Many people over 60 in the UK are victims of sexual violence, according to Durham University research.
Despite the pervasive stereotypes of what constitutes a “real rape” - a young woman being attacked by a stranger - the research has uncovered that older people are victims too.
The study shows that people over 60 are more likely to be raped by an acquaintance either in their own home or a care home.
Influenced by the research, the Office for National Statistics is now trialling the collection of data on sexual violence for the over 60s in its Crime Survey for England and Wales. Previously, the survey only collected data on sexual and domestic violence for those up to the age of 59.
The issue of rape and sexual assault of people over 60 was largely unrecognised before Dr Hannah Bows began to search for statistics on sexual violence against older people in the UK as part of her PhD in the School of Applied Social Sciences at Durham.
In recognition of her work, Dr Bows was a finalist for Outstanding Early Career Impact in the ESRC Celebrating Impact Prize 2017 .
She said: “I discovered that the Crime Survey for England and Wales didn’t ask those aged 60 or over questions about sexual violence they may have experienced, and no-one had any convincing explanations why older people weren’t asked.
“The crime was almost invisible. People didn’t appear to acknowledge that rape is something that could impact older people.
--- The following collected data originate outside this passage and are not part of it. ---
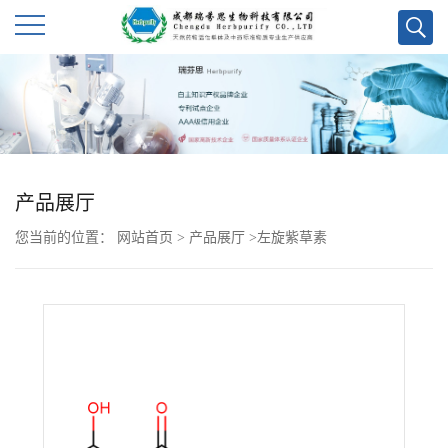
公
司
首
产品展厅
页
您当前的位置：
网站首页
>
产品展厅
>
左旋紫草素
公
司
介
绍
There seems to be an idea that age will make you safe.
“My findings challenge the ’real rape’ stereotype of a young white woman attacked by a stranger in a dark alley who is motivated by sexual desire.”
The study shows that most rapes happened in the victim’s own home but the second most common location was care homes. Only one fifth of older people were raped by a stranger and two-thirds of the perpetrators were younger than their victim.
The perpetrators were generally known to the victim, either as an acquaintance (26 per cent) or as a partner (20 per cent) but in 20 per cent of reported cases it involved a stranger.
Through Freedom of Information requests Dr Bows gathered data from 45 police forces, finding around 150 rape and serious assaults involving an adult aged 60 or over reported annually to the police across England, Wales and Northern Ireland. Her findings revealing the number of assaults have surprised many.
In reality, Dr Bows believes the true figure is actually much higher, as rape is one of the most under-reported crimes.
“It’s not just young people who suffer sexual violence - older people get raped too,” says Dr Bows. “Recent plans by the Office for National Statistics to gather data from the over 60s is an important step in reframing the issue.”
Information handouts developed by Dr Bows, which raise awareness of sexual violence against older people and provide guidance for practitioners, have been distributed to all rape crisis and age-related organisations in the UK.
Her survivor information guide has been sent to those organisations as well as all social services, Safeguarding Adults Boards and care homes in the UK.
Dr Bows, who is a member of the Centre for Research Into Violence and Abuse at Durham and a Senior Lecturer at Teesside University, has also devised and delivered practitioner training workshops for Rape Crisis England and Wales, and Age UK.